United (ticker: UAL) said in a securities filing that it is planning to issue $5.5 billion of senior notes in two sets, due in 2026 and 2029, using the proceeds to pay off previous loans and $520 million that the airline had borrowed from the U.S. government under the Cares Act in 2020.

United’s cash position looks healthy. It has $21 billion in available liquidity, and it is making progress in cutting its operating losses. The airline said it is now burning through $9 million of cash a day, down from $19 million in the fourth quarter of 2020.

Indeed, United said it saw a “forward acceleration” in demand for new bookings in March and expects “positive average daily core cash flow moving forward.”

United’s $3.2 billion in revenue for the first quarter would be a decrease of 66% from the first quarter of 2019, coming in at the stronger end of its prior guidance for declines of 65% to 70%.

Those figures were positive, but investors may have wanted more, given that travel demand appears to be rapidly gaining momentum as more vaccines are distributed. About 1.5 million travelers are passing through security checkpoints daily in the U.S., down from 2.4 million in April 2019, but a huge jump back toward healthy travel volumes from a year ago.
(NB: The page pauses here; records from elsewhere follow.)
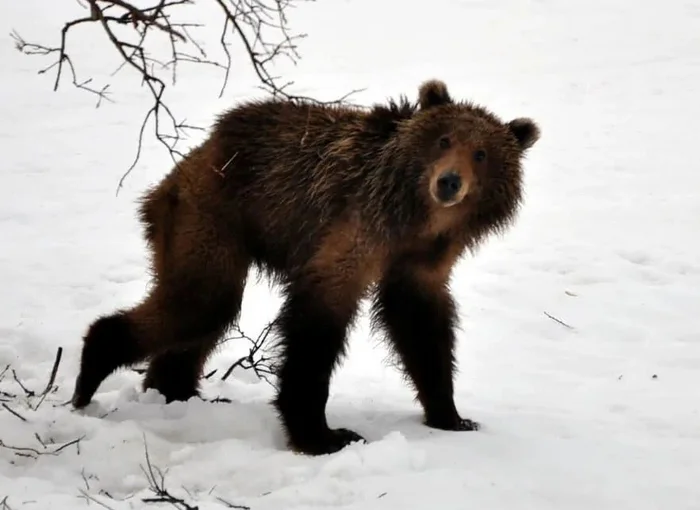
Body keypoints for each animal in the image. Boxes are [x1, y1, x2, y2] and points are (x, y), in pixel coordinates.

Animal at [71, 79, 540, 455]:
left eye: (481, 153)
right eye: (443, 140)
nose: (448, 182)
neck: (417, 218)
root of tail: (192, 157)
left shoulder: (422, 259)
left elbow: (421, 326)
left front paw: (452, 415)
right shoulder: (357, 226)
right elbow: (317, 323)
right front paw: (323, 434)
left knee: (202, 315)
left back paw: (177, 391)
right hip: (211, 214)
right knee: (202, 301)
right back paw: (91, 373)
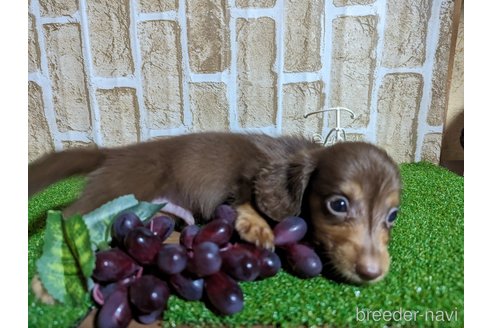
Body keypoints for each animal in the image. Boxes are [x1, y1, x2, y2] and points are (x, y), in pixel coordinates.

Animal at [28, 132, 402, 284]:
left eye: (392, 215)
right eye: (338, 205)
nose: (373, 273)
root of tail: (115, 153)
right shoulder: (244, 177)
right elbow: (245, 199)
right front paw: (257, 227)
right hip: (114, 191)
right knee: (70, 220)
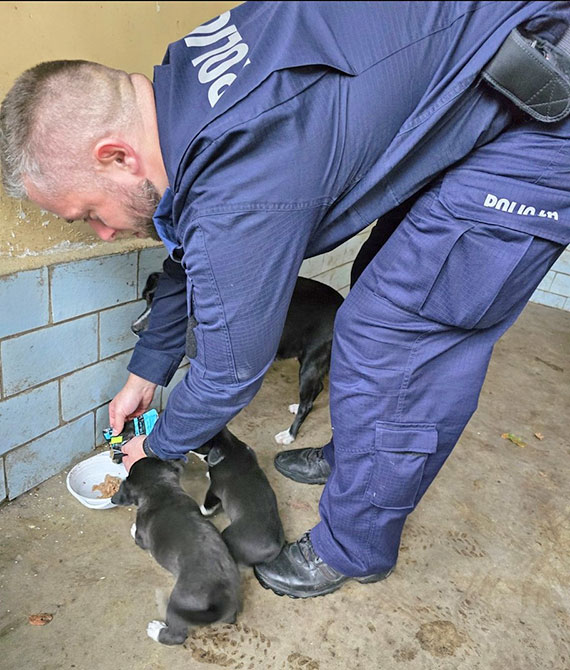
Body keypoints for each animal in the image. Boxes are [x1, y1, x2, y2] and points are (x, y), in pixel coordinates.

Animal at [111, 460, 240, 648]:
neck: (161, 489)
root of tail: (220, 601)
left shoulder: (142, 538)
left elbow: (138, 537)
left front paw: (132, 528)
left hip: (177, 603)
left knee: (177, 636)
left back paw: (155, 630)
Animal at [132, 270, 342, 444]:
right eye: (148, 298)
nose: (134, 328)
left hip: (312, 361)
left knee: (308, 403)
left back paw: (289, 435)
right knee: (317, 389)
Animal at [194, 430, 284, 568]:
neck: (230, 446)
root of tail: (274, 550)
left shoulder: (214, 489)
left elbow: (207, 504)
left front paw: (202, 510)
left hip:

Analysts have also been raising their forecasts for first quarter and full-year 2021 revenues across much of the industry.

Still, as a full-service legacy carrier, United may not be benefiting as much from the increasing demand as low-cost airlines focused on the domestic leisure market. Indeed, United stock has underperformed shares of Spirit Airlines (SAVE), Allegiant Travel (ALGT), and Southwest Airlines (LUV) over the past six months.

Investors may need to see more signs of business and international travel picking up to push United ahead of the pack.

Morgan Stanley analyst Ravi Shanker upgraded the stock to an Equal-Weight rating last week, raising his price target to $65. But he wasn’t particularly bullish.

“The market is keen to see UAL’s go-to-market strategy on the revenue side as travelers return,” he wrote. “However, the legacy network footprint is a slightly bigger overhang than its network peers and the cap structure will likely take years to normalize, which could remain overhangs on the stock.”